Source passage:
————————
The township is in the northwest portion of the county, with Lake Michigan to the west in the north of the township and Benton Harbor to the west in the south of the township. St. Joseph and St. Joseph Charter Township lie to the southwest. Hagar Township is to the north, Coloma Charter Township to the northeast, Bainbridge Township is to the east, Pipestone Township is to the southeast, and Sodus Township and Royalton Township are to the south.

I-94 traverses the township diagonally from northeast to southwest. The southern terminus of I-196 is at the junction with I-94. US 31 follows parts of I-196, I-94, Napier Avenue, and all of the completed portion of the St. Joseph Valley Parkway within the township. M-139 lies in the southwest of the township and runs from I-94 to a junction with Business Loop I-94 just east of Benton Harbor (the southbound direction begins on the Benton Harbor–Benton Township border).

==Demographics==

Benton charter township, Berrien County, Michigan – Racial and ethnic composition Note: the US Census treats Hispanic/Latino as an ethnic category. This table excludes Latinos from the racial categories and assigns them to a separate category. Hispanics/Latinos may be of any race.
————————
Data block:
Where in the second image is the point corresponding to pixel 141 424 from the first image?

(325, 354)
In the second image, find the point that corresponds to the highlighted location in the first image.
————————
Tasks:
1: Repeat the Benton Charter Township passage word for word between "I-94 traverses the" and "Harbor–Benton Township border).", inclusive.
2: Carry the Benton Charter Township passage forward, beginning right after its final sentence.
This material has no connection to the passage on Benton Charter Township.

Responses:
1:
I-94 traverses the township diagonally from northeast to southwest. The southern terminus of I-196 is at the junction with I-94. US 31 follows parts of I-196, I-94, Napier Avenue, and all of the completed portion of the St. Joseph Valley Parkway within the township. M-139 lies in the southwest of the township and runs from I-94 to a junction with Business Loop I-94 just east of Benton Harbor (the southbound direction begins on the Benton Harbor–Benton Township border).

2:
| Race / Ethnicity (NH = Non-Hispanic) | Pop 2000 | Pop 2010 | Pop 2020 | % 2000 | % 2010 | % 2020 |
|---|---|---|---|---|---|---|
| White alone (NH) | 6,989 | 5,858 | 5,490 | 42.61% | 39.72% | 38.19% |
| Black or African American alone (NH) | 8,478 | 7,566 | 6,789 | 51.68% | 51.30% | 47.23% |
| Native American or Alaska Native alone (NH) | 61 | 71 | 60 | 0.37% | 0.48% | 0.42% |
| Asian alone (NH) | 57 | 47 | 59 | 0.35% | 0.32% | 0.41% |
| Native Hawaiian or Pacific Islander alone (NH) | 2 | 0 | 6 | 0.01% | 0.00% | 0.04% |
| Other race alone (NH) | 33 | 12 | 64 | 0.20% | 0.08% | 0.45% |
| Mixed race or Multiracial (NH) | 269 | 313 | 672 | 1.64% | 2.12% | 4.68% |
| Hispanic or Latino (any race) | 515 | 882 | 1,234 | 3.14% | 5.98% | 8.58% |
| Total | 16,404 | 14,749 | 14,374 | 100.00% | 100.00% | 100.00% |

===2000 Census===
At the 2000 census, there were 16,404 people, 6,485 households and 4,221 families residing in the township. The population density was 503.6 PD/sqmi. There were 7,082 housing units at an average density of 217.4 /sqmi. The racial makeup of the township was 44.11% White, 51.86% African American, 0.37% Native American, 0.36% Asian, 0.01% Pacific Islander, 1.48% from other races, and 1.82% from two or more races. Hispanic or Latino of any race were 3.14% of the population.

There were 6,485 households, of which 32.6% had children under the age of 18 living with them, 35.9% were married couples living together, 24.3% had a female householder with no husband present, and 34.9% were non-families. 29.6% of all households were made up of individuals, and 11.4% had someone living alone who was 65 years of age or older. The average household size was 2.49 and the average family size was 3.05.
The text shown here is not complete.